Source data
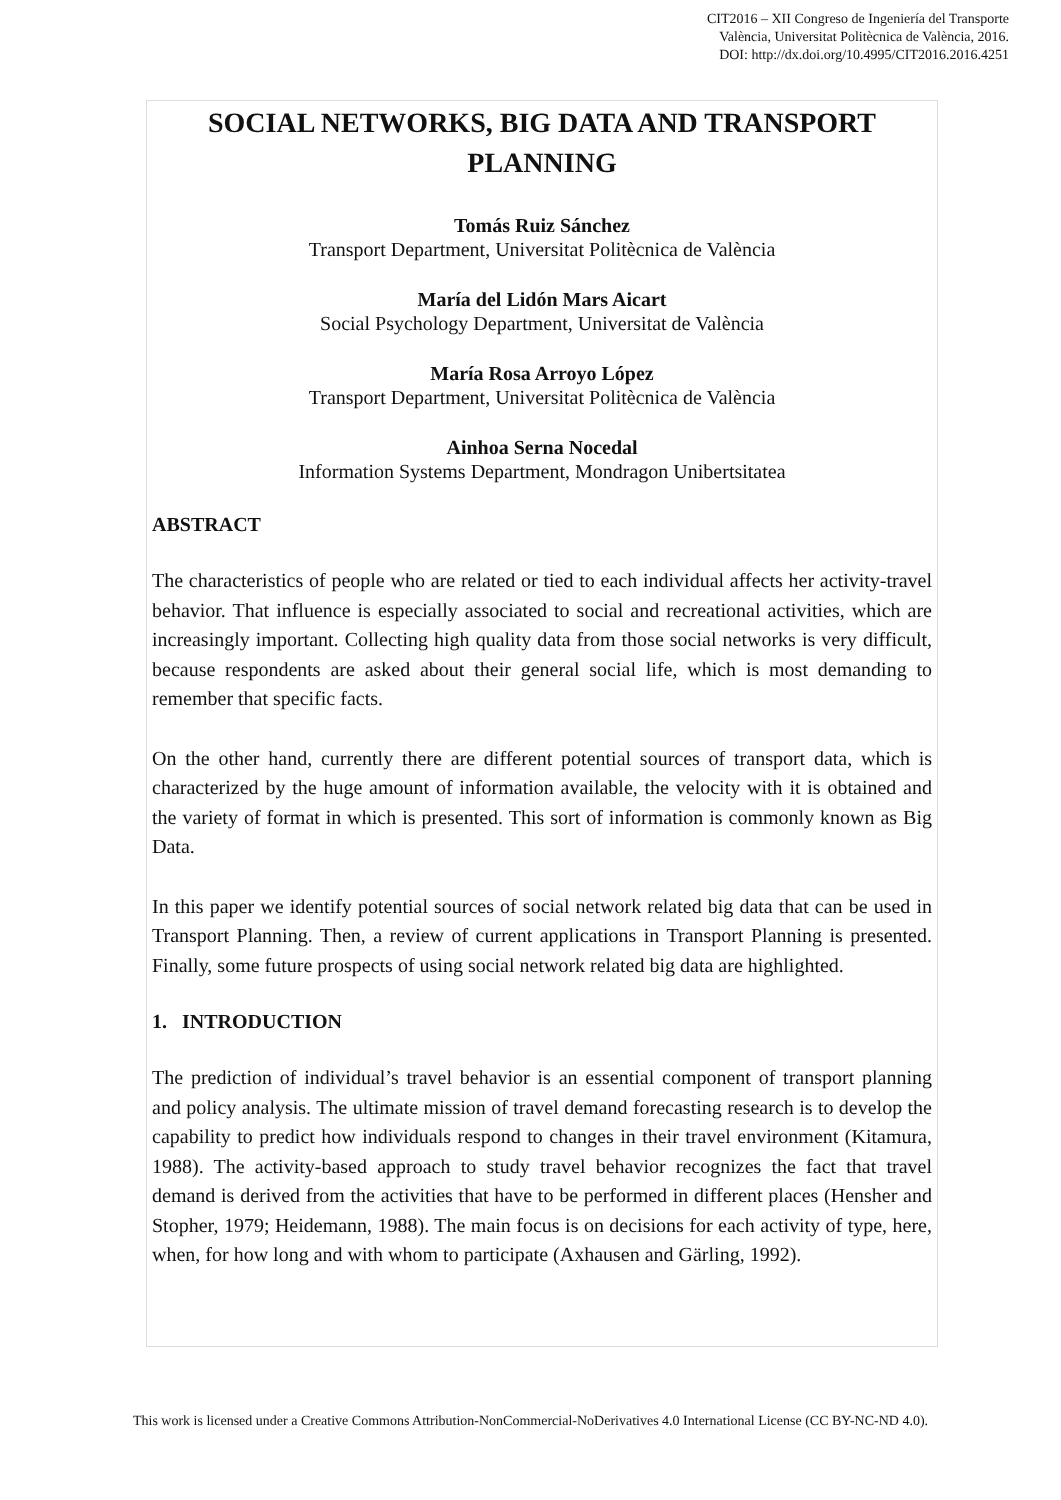CIT2016 – XII Congreso de Ingeniería del Transporte
València, Universitat Politècnica de València, 2016.
DOI: http://dx.doi.org/10.4995/CIT2016.2016.4251
SOCIAL NETWORKS, BIG DATA AND TRANSPORT PLANNING
Tomás Ruiz Sánchez
Transport Department, Universitat Politècnica de València
María del Lidón Mars Aicart
Social Psychology Department, Universitat de València
María Rosa Arroyo López
Transport Department, Universitat Politècnica de València
Ainhoa Serna Nocedal
Information Systems Department, Mondragon Unibertsitatea
ABSTRACT
The characteristics of people who are related or tied to each individual affects her activity-travel behavior. That influence is especially associated to social and recreational activities, which are increasingly important. Collecting high quality data from those social networks is very difficult, because respondents are asked about their general social life, which is most demanding to remember that specific facts.
On the other hand, currently there are different potential sources of transport data, which is characterized by the huge amount of information available, the velocity with it is obtained and the variety of format in which is presented. This sort of information is commonly known as Big Data.
In this paper we identify potential sources of social network related big data that can be used in Transport Planning. Then, a review of current applications in Transport Planning is presented. Finally, some future prospects of using social network related big data are highlighted.
1. INTRODUCTION
The prediction of individual’s travel behavior is an essential component of transport planning and policy analysis. The ultimate mission of travel demand forecasting research is to develop the capability to predict how individuals respond to changes in their travel environment (Kitamura, 1988). The activity-based approach to study travel behavior recognizes the fact that travel demand is derived from the activities that have to be performed in different places (Hensher and Stopher, 1979; Heidemann, 1988). The main focus is on decisions for each activity of type, here, when, for how long and with whom to participate (Axhausen and Gärling, 1992).
This work is licensed under a Creative Commons Attribution-NonCommercial-NoDerivatives 4.0 International License (CC BY-NC-ND 4.0).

What is being asked
Tally every line above that has the word "València", and report the total with no other words.

Solution for this exercise
4